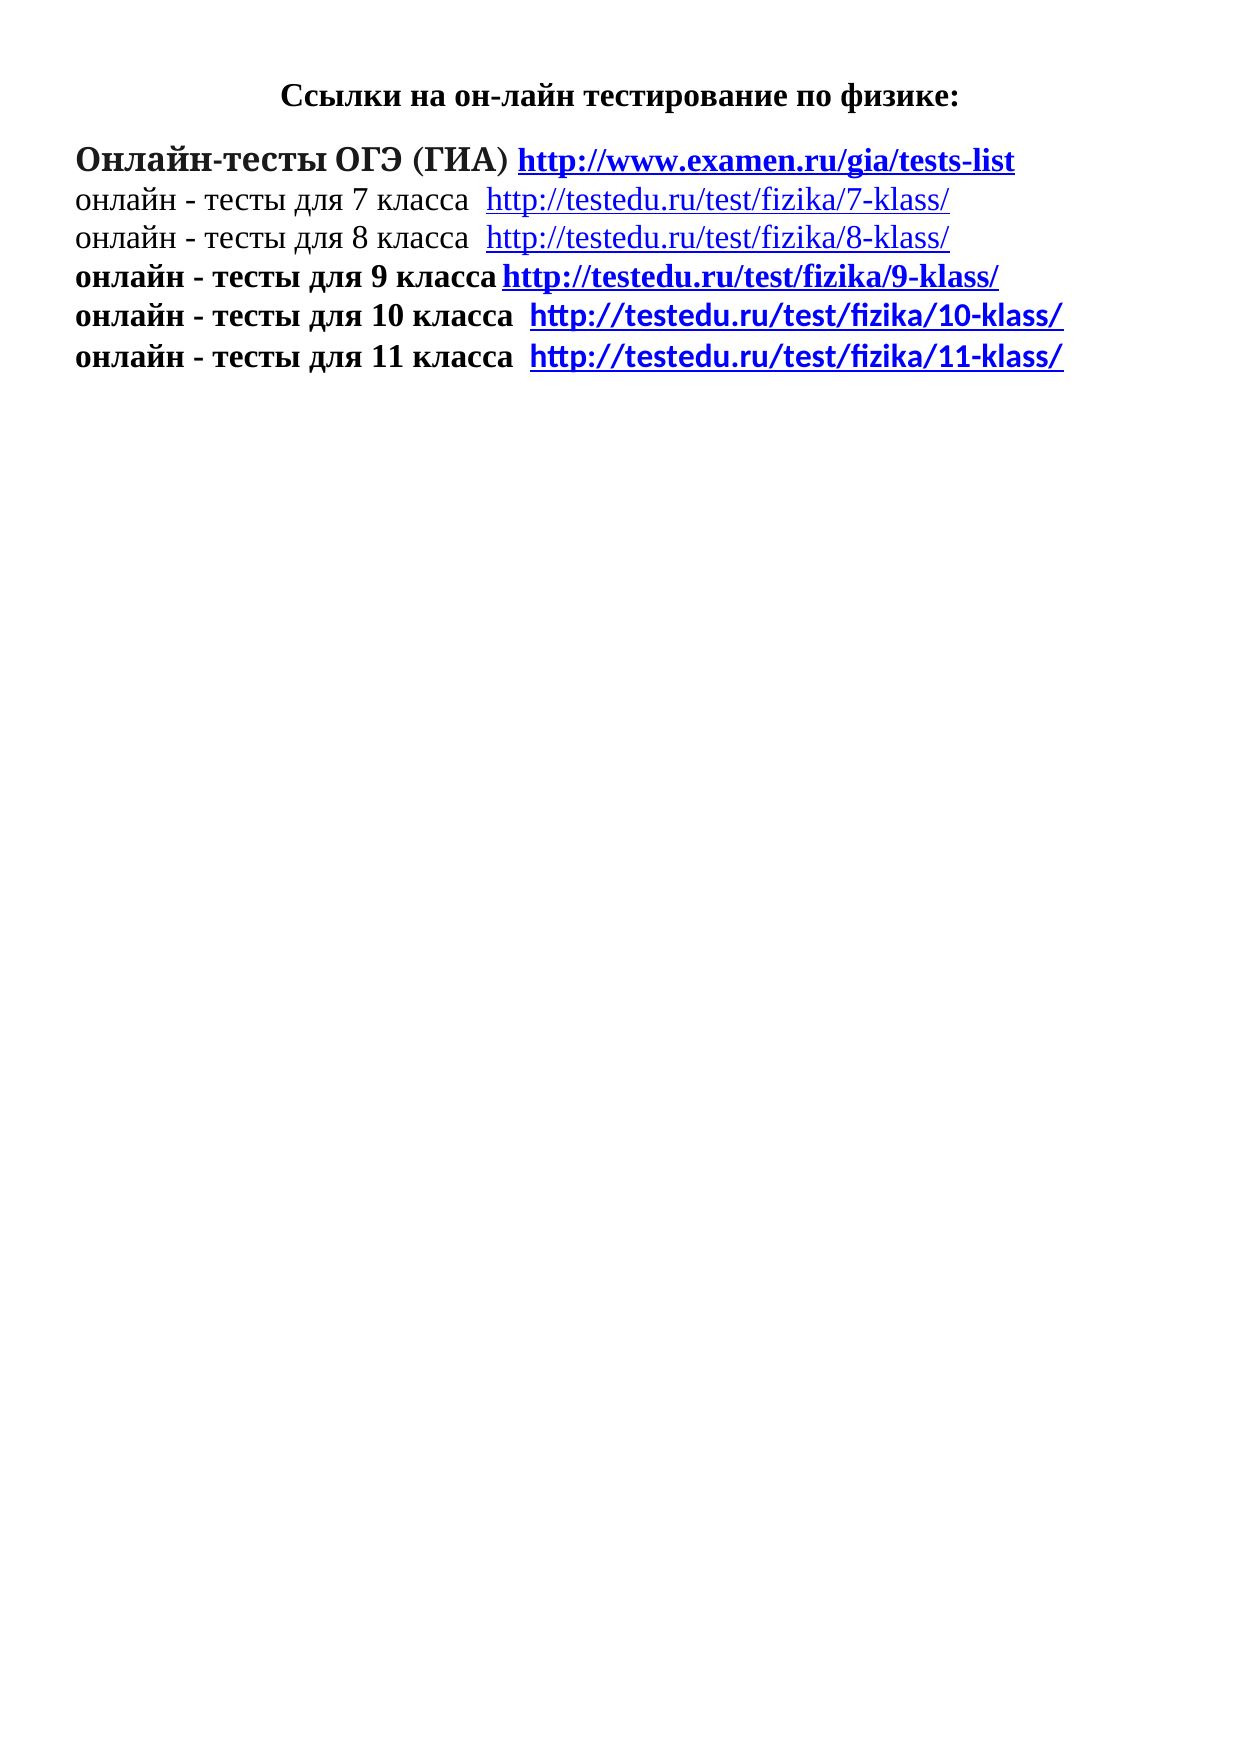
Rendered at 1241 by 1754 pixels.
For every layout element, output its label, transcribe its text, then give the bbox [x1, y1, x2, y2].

text онлайн - тесты для 9 класса http://testedu.ru/test/fizika/9-klass/ [75, 256, 1165, 294]
text Онлайн-тесты ОГЭ (ГИА) http://www.examen.ru/gia/tests-list [75, 140, 1165, 179]
text онлайн - тесты для 10 класса http://testedu.ru/test/fizika/10-klass/ [75, 294, 1165, 335]
subtitle онлайн - тесты для 7 класса http://testedu.ru/test/fizika/7-klass/ [75, 179, 1165, 218]
text онлайн - тесты для 11 класса http://testedu.ru/test/fizika/11-klass/ [75, 335, 1165, 376]
subtitle онлайн - тесты для 8 класса http://testedu.ru/test/fizika/8-klass/ [75, 218, 1165, 256]
text Ссылки на он-лайн тестирование по физике: [75, 75, 1165, 113]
───
• [Exercise brief] Each entry should appear again exactly as written, pictures excluded.

• [Response below]
Rendered at 1241 by 1754 pixels.
For every layout element, output its label, transcribe its text, then give the bbox [x1, y1, x2, y2].

text онлайн - тесты для 9 класса http://testedu.ru/test/fizika/9-klass/ [75, 256, 1165, 294]
text Онлайн-тесты ОГЭ (ГИА) http://www.examen.ru/gia/tests-list [75, 140, 1165, 179]
text онлайн - тесты для 10 класса http://testedu.ru/test/fizika/10-klass/ [75, 294, 1165, 335]
subtitle онлайн - тесты для 7 класса http://testedu.ru/test/fizika/7-klass/ [75, 179, 1165, 218]
text онлайн - тесты для 11 класса http://testedu.ru/test/fizika/11-klass/ [75, 335, 1165, 376]
subtitle онлайн - тесты для 8 класса http://testedu.ru/test/fizika/8-klass/ [75, 218, 1165, 256]
text Ссылки на он-лайн тестирование по физике: [75, 75, 1165, 113]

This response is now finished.